■ **Work order**: Please show every line in the entries below that includes the word "shoulder".

■ **Supplied data**:

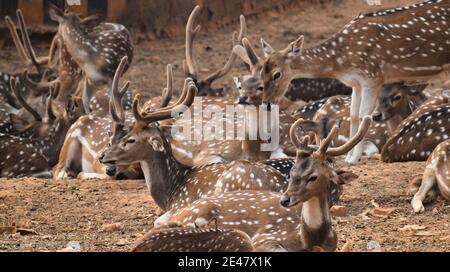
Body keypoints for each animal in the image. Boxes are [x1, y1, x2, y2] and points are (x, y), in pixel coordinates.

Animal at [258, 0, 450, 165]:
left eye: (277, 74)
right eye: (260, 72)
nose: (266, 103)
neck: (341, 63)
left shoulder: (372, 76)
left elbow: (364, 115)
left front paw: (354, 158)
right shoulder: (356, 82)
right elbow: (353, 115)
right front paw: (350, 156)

--

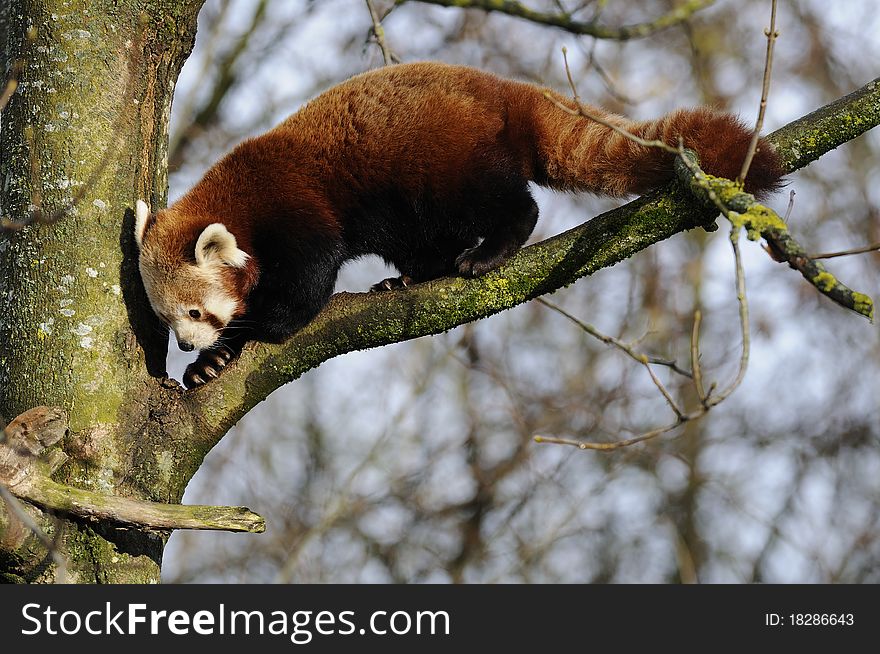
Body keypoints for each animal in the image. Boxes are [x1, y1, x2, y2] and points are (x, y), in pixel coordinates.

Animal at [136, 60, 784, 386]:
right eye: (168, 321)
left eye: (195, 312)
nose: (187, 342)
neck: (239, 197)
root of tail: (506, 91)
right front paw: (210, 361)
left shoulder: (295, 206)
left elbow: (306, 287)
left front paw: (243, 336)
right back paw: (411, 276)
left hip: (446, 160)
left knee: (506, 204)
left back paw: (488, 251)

---

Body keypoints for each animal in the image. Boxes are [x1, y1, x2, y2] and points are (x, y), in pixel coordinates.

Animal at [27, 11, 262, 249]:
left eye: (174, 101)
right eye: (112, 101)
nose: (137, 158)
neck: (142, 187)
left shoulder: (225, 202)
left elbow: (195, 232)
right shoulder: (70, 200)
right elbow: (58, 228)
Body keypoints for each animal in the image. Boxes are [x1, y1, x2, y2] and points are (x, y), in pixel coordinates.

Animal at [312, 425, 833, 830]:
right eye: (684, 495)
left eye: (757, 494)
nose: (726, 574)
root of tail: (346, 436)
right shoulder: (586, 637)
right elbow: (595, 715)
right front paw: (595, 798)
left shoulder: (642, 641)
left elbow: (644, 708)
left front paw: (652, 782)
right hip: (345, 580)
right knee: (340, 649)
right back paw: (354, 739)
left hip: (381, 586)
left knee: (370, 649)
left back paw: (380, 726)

■ **Answer area**:
left shoulder: (372, 76)
right shoulder: (356, 82)
left shoulder: (295, 206)
left shoulder: (225, 202)
right shoulder: (70, 200)
right shoulder: (586, 637)
left shoulder: (642, 641)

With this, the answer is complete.